Tout commence comme le pire cauchemar d’un ado : déménager et devoir s’adapter à un monde nouveau, qui semble de prime abord hostile. La rentrée scolaire est difficile, entre autres parce que Pax ne connaît personne, mais aussi parce que, étant le fils aîné d’une famille immigrée multi-culturelle (son père est d’origine iranienne et sa mère pakistanaise, mais lui et son jeune frère sont nés et ont grandi en Nouvelle-Zélande), il se sent différent.
Raised by Refugees démarre un beau matin de septembre, alors que Safia, la mère, essaie de motiver ses troupes à l’idée de commencer une nouvelle vie dans leur nouvelle ville. Afnan, le père, s’apprête à commencer un nouveau travail en tant que commercial dans un petit magasin d’électro-ménager ; Pax fait son entrée dans un collège où il ne connaît personne ; et Mahan a déjà pensé à une combine pour se distinguer à un concours oratoire (…en apprenant par cœur un discours de Martin Luther King, parce que, je cite « un enfant de 8 ans ne sait pas ce qu’est le plagiat »). Quant au grand-père, qui vit avec eux, son but dans la vie est de ne surtout pas se la compliquer, ce jour-là pas plus qu’un autre !
Pour Pax, tout semble compliqué. Entre les changements de son corps (dont, hélas, sa voix qui mue), l’arrivée dans une nouvelle école, et le fait qu’il n’a pas d’amies, c’est déjà pas facile d’avoir de l’assurance. Mais il se sent aussi en porte-à-faux dans la culture de ses parents, dont il a un peu honte (il préfère le rap aux musiques plus traditionnelles) ou qu’il ne comprend pas (même si sa mère le force à parler en pakistanais avec sa famille au téléphone). Une autre catastrophe va lui tomber sur la tête quand il va, dans ce premier épisode, tomber amoureux de Sarah, la plus jolie fille de l’école, puis échouer aux essais pour rejoindre l’équipe de basket alors qu’il a marqué plusieurs paniers (mais que son prof de sport, un peu raciste, n’a même pas remarqué qu’il était sur le terrain et lui recommande plutôt de rejoindre l’équipe de… croquet). Le premier épisode a donc fort à faire en établissant tout cela, mais en permettant aussi à Pax, l’air de rien, de se faire une bande de copines dés son premier jour, essentiellement constituée des autres élèves racisées de sa classe.
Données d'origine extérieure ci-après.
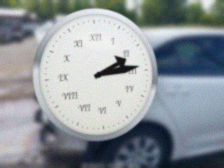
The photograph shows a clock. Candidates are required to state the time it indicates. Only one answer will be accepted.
2:14
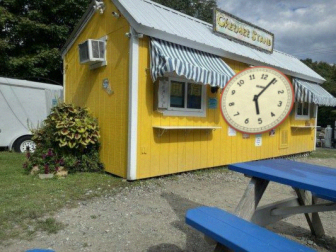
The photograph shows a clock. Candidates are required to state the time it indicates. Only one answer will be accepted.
5:04
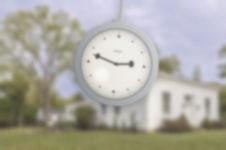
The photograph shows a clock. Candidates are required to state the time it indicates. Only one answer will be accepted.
2:48
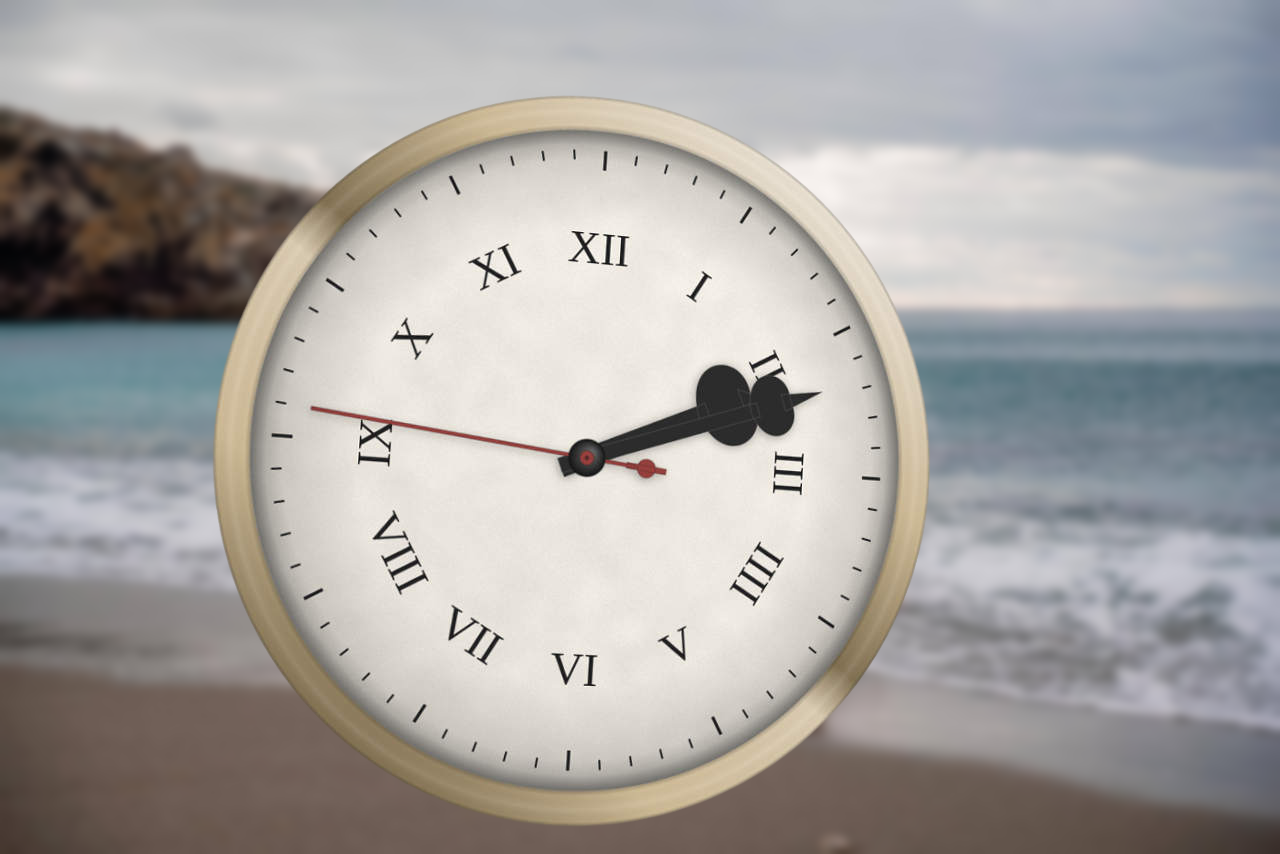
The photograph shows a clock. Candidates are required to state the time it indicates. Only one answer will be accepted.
2:11:46
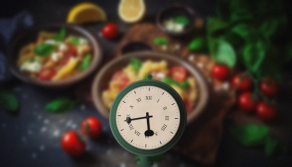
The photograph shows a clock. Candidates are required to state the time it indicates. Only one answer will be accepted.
5:43
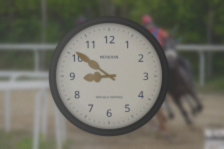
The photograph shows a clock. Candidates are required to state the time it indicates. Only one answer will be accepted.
8:51
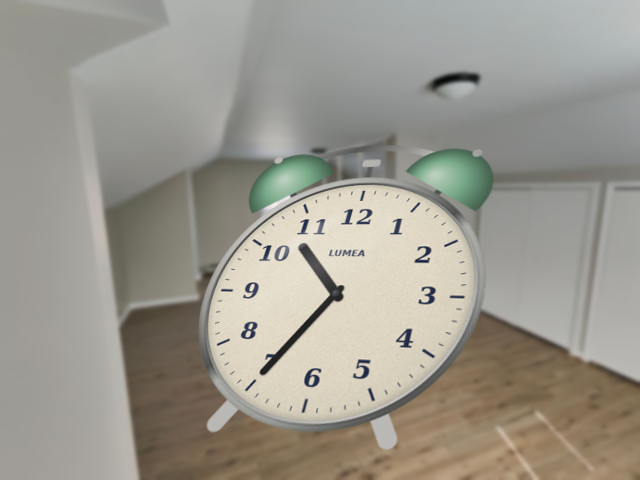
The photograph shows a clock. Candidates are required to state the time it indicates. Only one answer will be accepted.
10:35
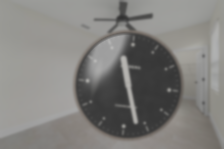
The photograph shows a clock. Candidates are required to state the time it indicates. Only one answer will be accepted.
11:27
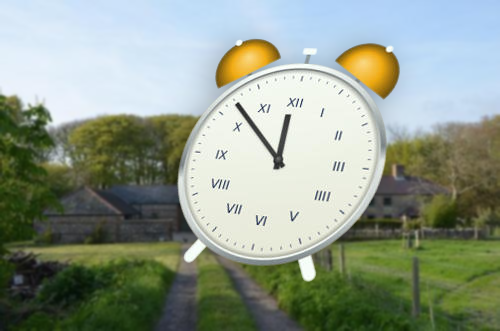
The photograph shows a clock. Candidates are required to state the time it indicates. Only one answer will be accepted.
11:52
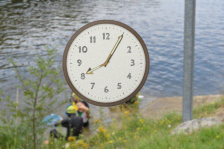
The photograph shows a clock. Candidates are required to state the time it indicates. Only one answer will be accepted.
8:05
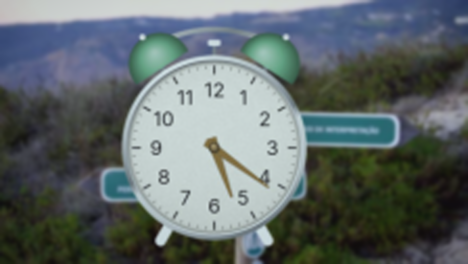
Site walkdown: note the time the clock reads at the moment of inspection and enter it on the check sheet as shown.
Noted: 5:21
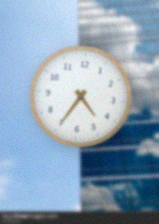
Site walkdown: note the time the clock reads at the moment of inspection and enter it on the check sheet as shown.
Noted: 4:35
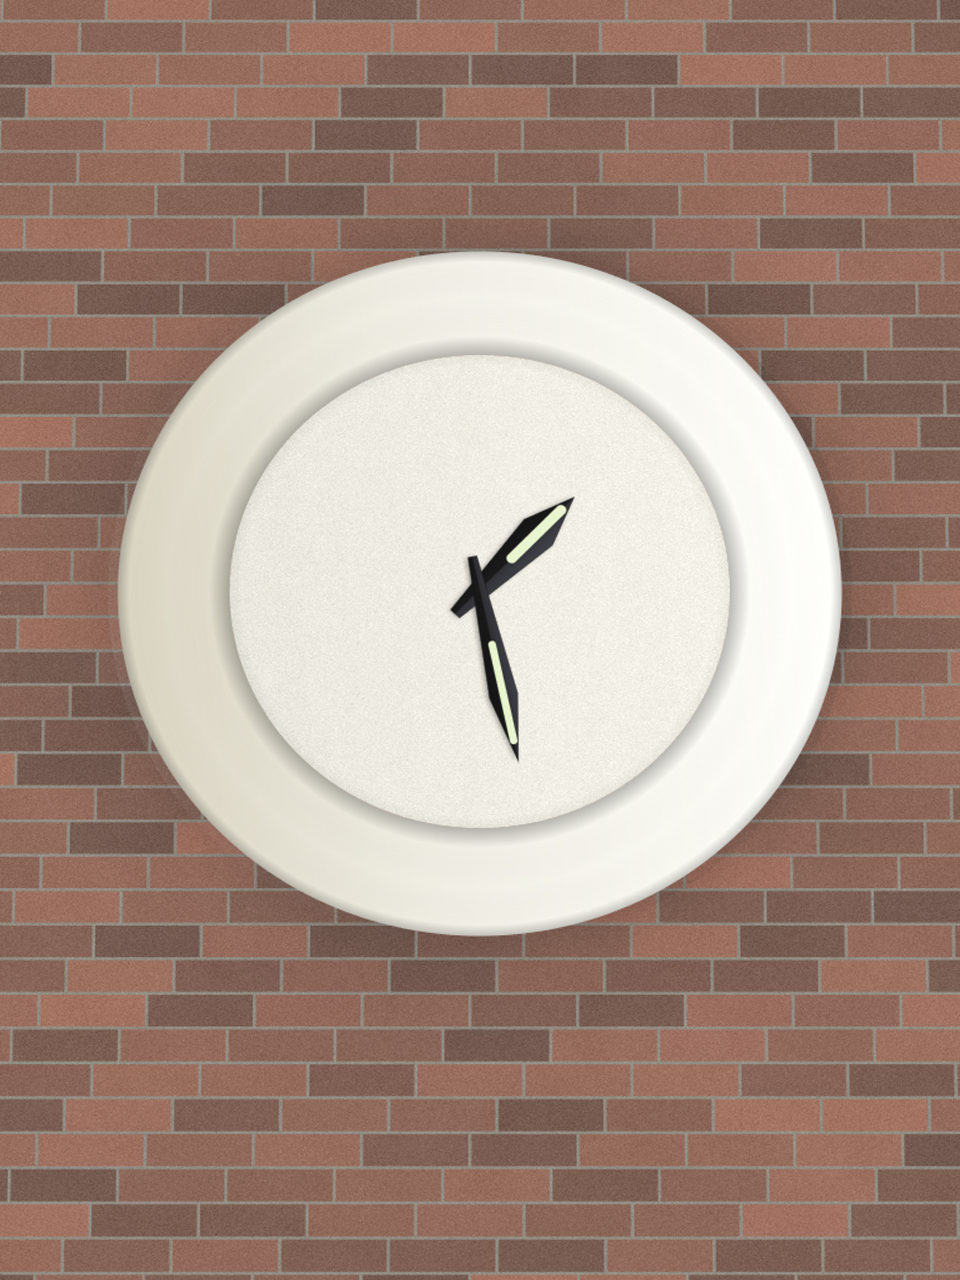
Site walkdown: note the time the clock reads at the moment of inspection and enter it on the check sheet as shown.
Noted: 1:28
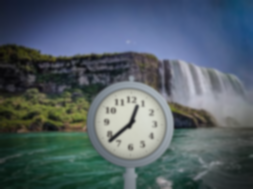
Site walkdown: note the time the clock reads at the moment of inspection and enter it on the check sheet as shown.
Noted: 12:38
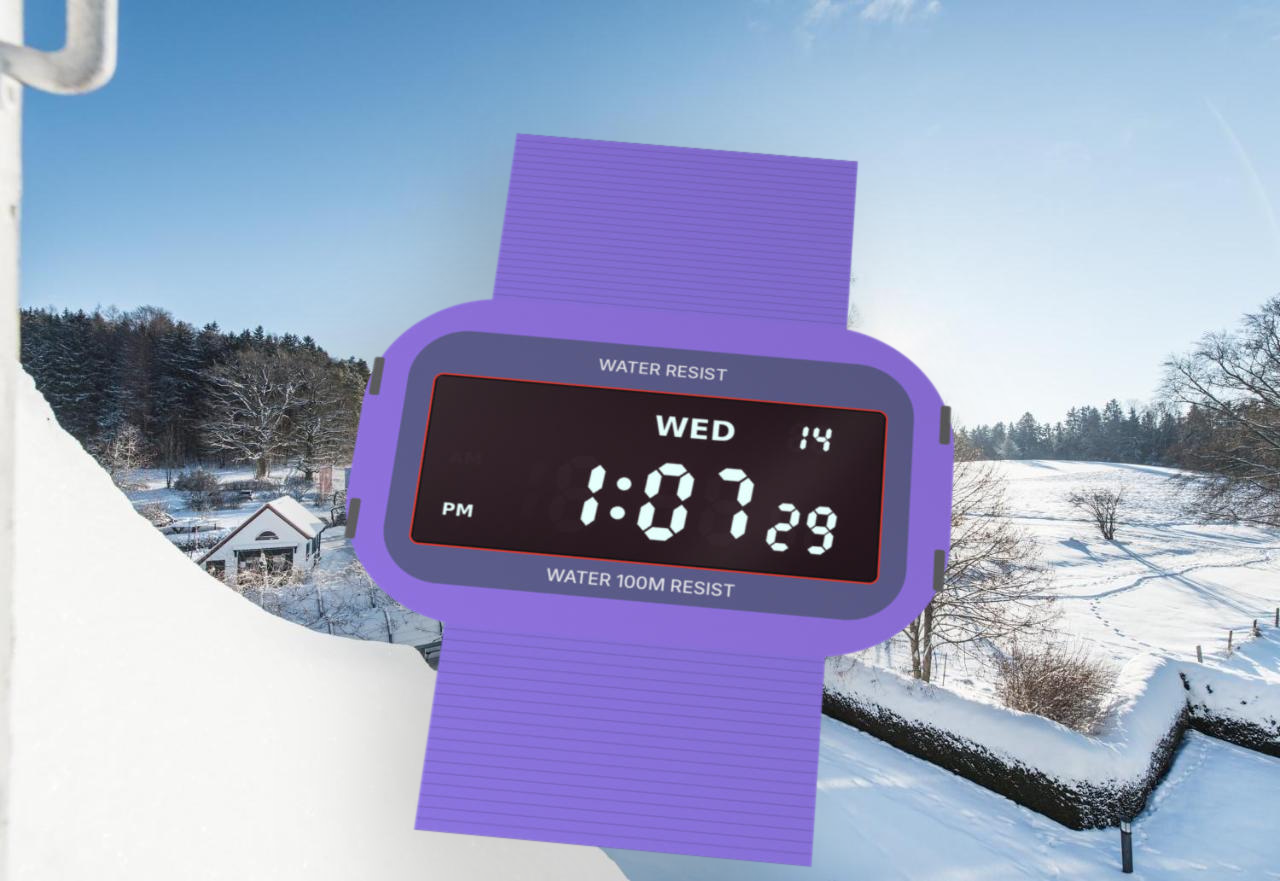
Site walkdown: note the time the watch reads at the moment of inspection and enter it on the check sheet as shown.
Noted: 1:07:29
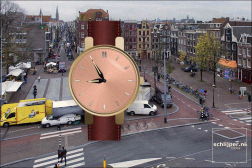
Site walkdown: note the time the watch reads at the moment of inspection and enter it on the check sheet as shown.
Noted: 8:55
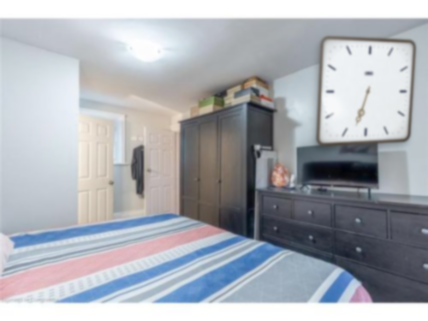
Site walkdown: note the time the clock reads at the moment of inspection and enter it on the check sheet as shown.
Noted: 6:33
Pour le moment, Raised by Refugees semble plutôt parler de ce que c’est que d’être Raised by Immigrants (la nuance sera peut-être abordée plus tard ?), à un moment charnière comme celui de l’adolescence. La perspective des parents n’est cependant pas absente, bien qu’évidemment reléguée au second plan : Afnan fait des efforts désespérés pour s’intégrer à son nouvel emploi, Safia est stressée à l’idée de recevoir la famille iranienne de son mari à dîner parce qu’elle s’en sent exclue. Clairement, les défis ne manquent pas de leur côté. Safia est particulièrement touchante, parce qu’il apparaît qu’elle a, en quelque sorte, changé de culture deux fois : d’abord en laissant ses proches derrière elle au Pakistan pour épouser un Iranien (dont elle a appris la langue, et dont elle a aussi appris à cuisiner les plats), et puis, en partant avec Afnan pour la Nouvelle-Zélande.
Mais le moment le plus important de cet épisode inaugural de Raised by Refugees est atteint à la fin, quand on réalise que l’intrigue a en fait démarré un triste matin de septembre : le 11 septembre 2001. Dans le salon de cette petite famille qui comme tant d’autres ce jour-là regarde les informations, on sent immédiatement que quelque chose a changé. On va découvrir dans les épisodes suivants à quel point…
Historiquement, la comédie en particulier anglophone a toujours été un genre télévisuel propice pour que les voix de diverses minorités se fassent entendre ; son coût modeste en est l’une des causes essentielles (ainsi que la protection implicitement fournie par l’humour), qui a longtemps permis aux exécutifs de donner un feu vert parce que le risque semblait minime. C’est presque toujours là qu’ont pu s’exprimer en premier et/ou de façon plus détaillée (par exemple par rapport au soap, également précurseur dans plusieurs domaines) les propos féministes, les discours sur les problématiques rencontrées par les personnes LGBT+, et les récits retraçant les expériences de divers groupes racisés. On peut même parler d’un sous-courant naissant, qui concerne des comédies à vocation (semi-)biographique, avec des séries comme Fresh Off the Boat, The Real O’Neals, Never Have I Ever, In the Long Run, Young Rock ou The Family Law. La plupart de ces séries doivent tout à Everybody Hates Chris, dont j’ai bien l’impression qu’elle a ouvert la voie (mais je vous écoute si vous avez des contre-exemples).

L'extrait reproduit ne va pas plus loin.